**What the task asks**. Put the lines of the material below into a Markdown table with the columns Row and Line, starting at the line that contains "表書きは「御霊前」「御香典」など宗教によっ" and ending at the line that contains "exclusivas.", both included. Number each row, skip blank lines, and leave the pictures out.

**Provided records**.
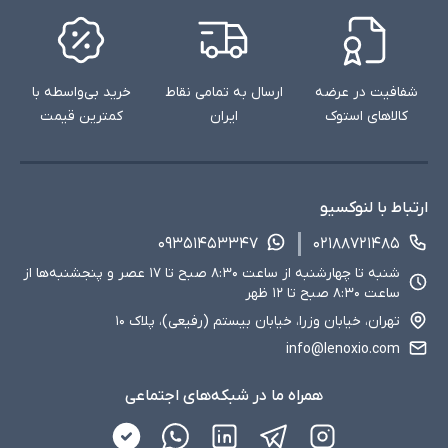
شفافیت در عرضه
ارسال به تمامی نقاط
خرید بی‌واسطه با
کالاهای استوک
ایران
کمترین قیمت
ارتباط با لنوکسیو
۰۹۳۵۱۴۵۳۳۴۷
۰۲۱۸۸۷۲۱۴۸۵
شنبه تا چهارشنبه از ساعت ۸:۳۰ صبح تا ۱۷ عصر و پنجشنبه‌ها از
ساعت ۸:۳۰ صبح تا ۱۲ ظهر
تهران، خیابان وزرا، خیابان بیستم (رفیعی)، پلاک ۱۰
info@lenoxio.com
همراه ما در شبکه‌های اجتماعی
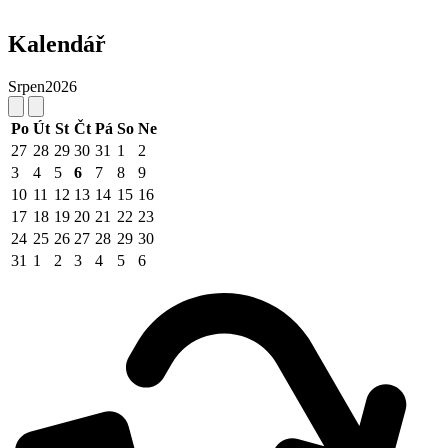
Kalendář
Srpen
2026
Po
Út
St
Čt
Pá
So
Ne
27
28
29
30
31
1
2
3
4
5
6
7
8
9
10
11
12
13
14
15
16
17
18
19
20
21
22
23
24
25
26
27
28
29
30
31
1
2
3
4
5
6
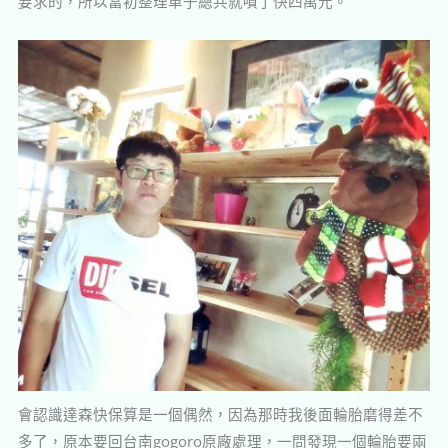
要求的，所以當初整理車子總共就噴了快四萬元。
會認識達森快保算是一個偶然，因為那時我後面輪胎磨得差不
多了，原本要回台南gogoro原廠處理，一問發現一個輪胎要兩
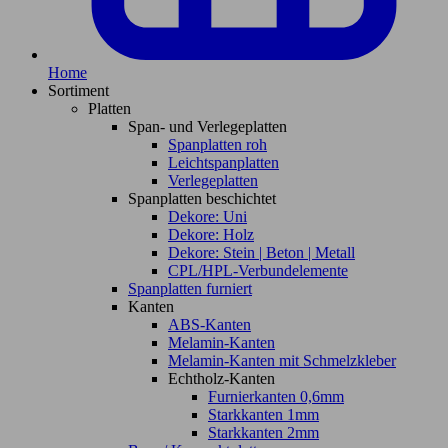
Home
Sortiment
Platten
Span- und Verlegeplatten
Spanplatten roh
Leichtspanplatten
Verlegeplatten
Spanplatten beschichtet
Dekore: Uni
Dekore: Holz
Dekore: Stein | Beton | Metall
CPL/HPL-Verbundelemente
Spanplatten furniert
Kanten
ABS-Kanten
Melamin-Kanten
Melamin-Kanten mit Schmelzkleber
Echtholz-Kanten
Furnierkanten 0,6mm
Starkkanten 1mm
Starkkanten 2mm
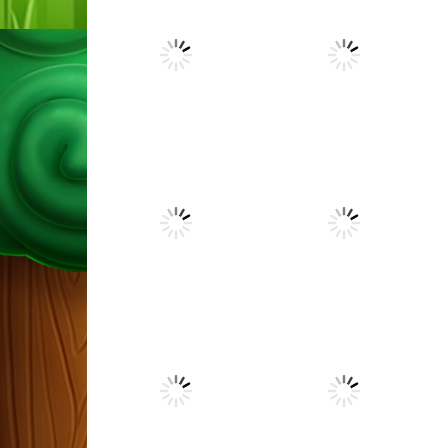
Arcade
Tom & Jerry
Arcade
Mouse Maze
Color Blocks
5.58K
5.44K
Arcade
Arcade
Cut the Rope:
Farm Blocks
Magic
10×10
5.92K
5.96K
Arcade
Arcade
Candy SlingShot
Fruit Collector
6.36K
1.05M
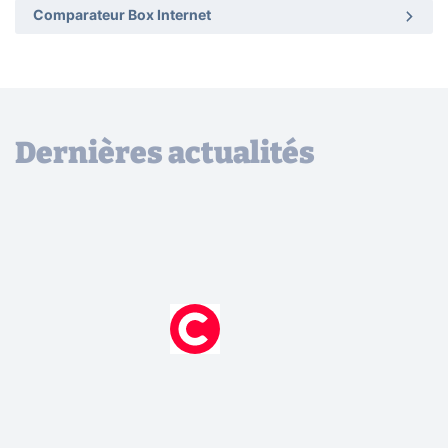
Comparateur Box Internet
Dernières actualités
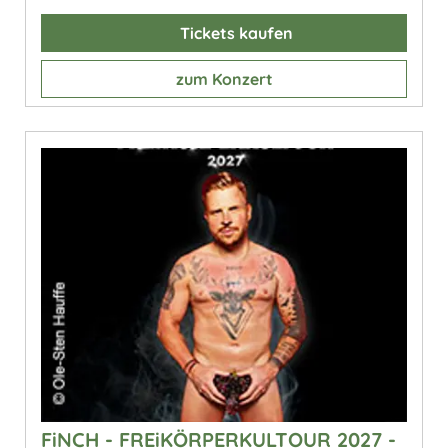
Tickets kaufen
zum Konzert
FiNCH - FREiKÖRPERKULTOUR 2027 -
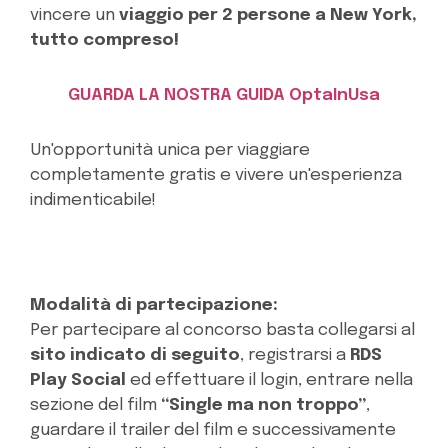
vincere un
viaggio per 2 persone a New York,
tutto compreso!
GUARDA LA NOSTRA GUIDA OptaInUsa
Un'opportunità unica per viaggiare
completamente gratis e vivere un'esperienza
indimenticabile!
Modalità di partecipazione:
Per partecipare al concorso basta collegarsi al
sito indicato di seguito
, registrarsi a
RDS
Play Social
ed effettuare il login, entrare nella
sezione del film
“Single ma non troppo”
,
guardare il trailer del film e successivamente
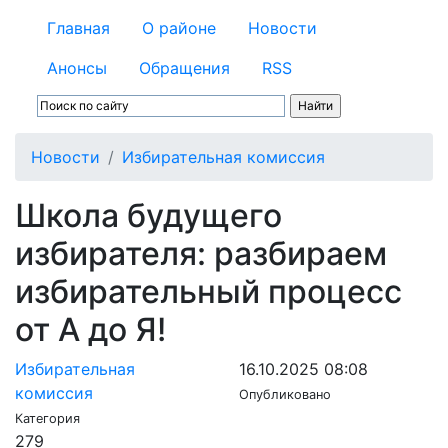
Главная
О районе
Новости
Анонсы
Обращения
RSS
Новости
Избирательная комиссия
Школа будущего
избирателя: разбираем
избирательный процесс
от А до Я!
Избирательная
16.10.2025 08:08
комиссия
Опубликовано
Категория
279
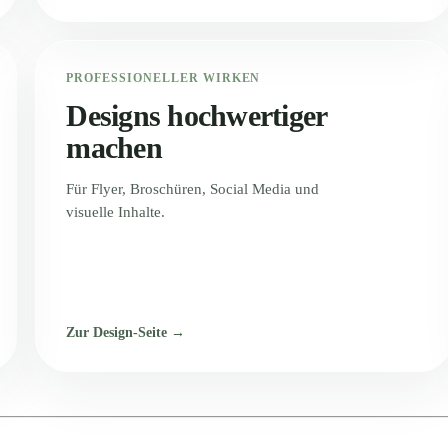
PROFESSIONELLER WIRKEN
Designs hochwertiger
machen
Für Flyer, Broschüren, Social Media und
visuelle Inhalte.
Zur Design-Seite →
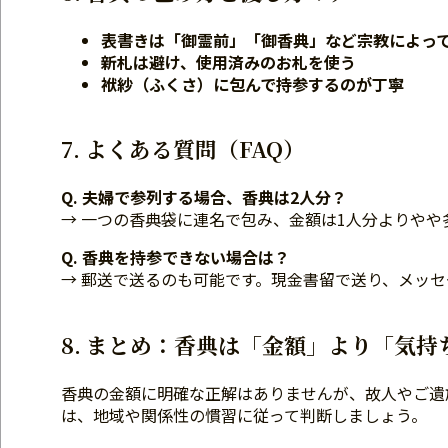
表書きは「御霊前」「御香典」など宗教によっ
新札は避け、使用済みのお札を使う
袱紗（ふくさ）に包んで持参するのが丁寧
7. よくある質問（FAQ）
Q. 夫婦で参列する場合、香典は2人分？
→ 一つの香典袋に連名で包み、金額は1人分よりやや
Q. 香典を持参できない場合は？
→ 郵送で送るのも可能です。現金書留で送り、メッ
8. まとめ：香典は「金額」より「気持
香典の金額に明確な正解はありませんが、故人やご遺
は、地域や関係性の慣習に従って判断しましょう。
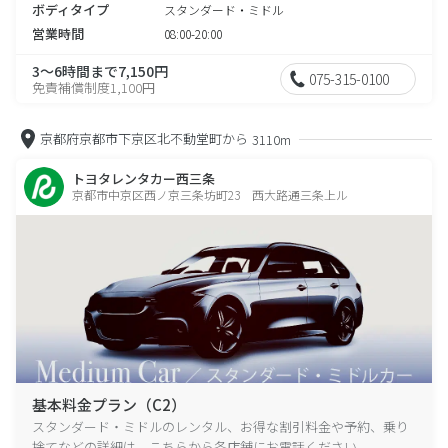
ボディタイプ
スタンダード・ミドル
営業時間
08:00-20:00
3～6時間まで7,150円
075-315-0100
免責補償制度1,100円
京都府京都市下京区北不動堂町から
3110m
トヨタレンタカー西三条
京都市中京区西ノ京三条坊町23 西大路通三条上ル
基本料金プラン（C2）
スタンダード・ミドルのレンタル、お得な割引料金や予約、乗り
捨てなどの詳細は、こちらから各店舗にお電話ください。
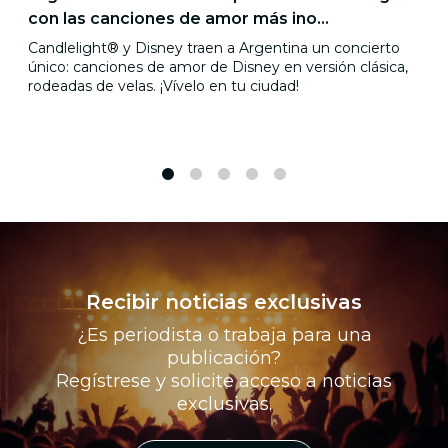
con las canciones de amor más ino...
Candlelight® y Disney traen a Argentina un concierto
único: canciones de amor de Disney en versión clásica,
rodeadas de velas. ¡Vívelo en tu ciudad!
1
2
3
4
5
Recibir noticias exclusivas
¿Es periodista o trabaja para una
publicación?
Regístrese y solicite acceso a noticias
exclusivas.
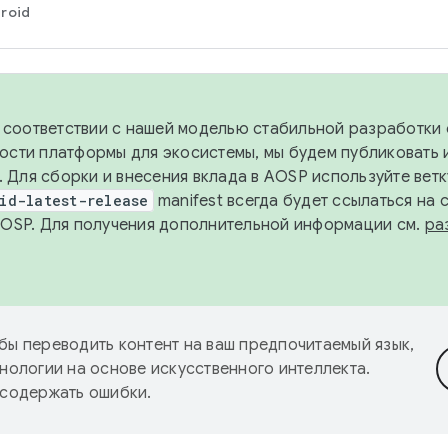
roid
в соответствии с нашей моделью стабильной разработки 
ости платформы для экосистемы, мы будем публиковать 
х. Для сборки и внесения вклада в AOSP используйте вет
id-latest-release
manifest всегда будет ссылаться на
AOSP. Для получения дополнительной информации см.
ра
бы переводить контент на ваш предпочитаемый язык,
нологии на основе искусственного интеллекта.
 содержать ошибки.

**Result below**.
| Row | Line |
|---|---|
| 1 | 表書きは「御霊前」「御香典」など宗教によっ |
| 2 | 新札は避け、使用済みのお札を使う |
| 3 | 袱紗（ふくさ）に包んで持参するのが丁寧 |
| 4 | 7. よくある質問（FAQ） |
| 5 | Q. 夫婦で参列する場合、香典は2人分？ |
| 6 | → 一つの香典袋に連名で包み、金額は1人分よりやや |
| 7 | Q. 香典を持参できない場合は？ |
| 8 | → 郵送で送るのも可能です。現金書留で送り、メッ |
| 9 | 8. まとめ：香典は「金額」より「気持 |
| 10 | 香典の金額に明確な正解はありませんが、故人やご遺 |
| 11 | は、地域や関係性の慣習に従って判断しましょう。 |
| 12 | ボディタイプ |
| 13 | スタンダード・ミドル |
| 14 | 営業時間 |
| 15 | 08:00-20:00 |
| 16 | 3～6時間まで7,150円 |
| 17 | 075-315-0100 |
| 18 | 免責補償制度1,100円 |
| 19 | 京都府京都市下京区北不動堂町から |
| 20 | 3110m |
| 21 | トヨタレンタカー西三条 |
| 22 | 京都市中京区西ノ京三条坊町23 西大路通三条上ル |
| 23 | 基本料金プラン（C2） |
| 24 | スタンダード・ミドルのレンタル、お得な割引料金や予約、乗り |
| 25 | 捨てなどの詳細は、こちらから各店舗にお電話ください。 |
| 26 | con las canciones de amor más ino... |
| 27 | Candlelight® y Disney traen a Argentina un concierto |
| 28 | único: canciones de amor de Disney en versión clásica, |
| 29 | rodeadas de velas. ¡Vívelo en tu ciudad! |
| 30 | 1 |
| 31 | 2 |
| 32 | 3 |
| 33 | 4 |
| 34 | 5 |
| 35 | Recibir noticias exclusivas |
| 36 | ¿Es periodista o trabaja para una |
| 37 | publicación? |
| 38 | Regístrese y solicite acceso a noticias |
| 39 | exclusivas. |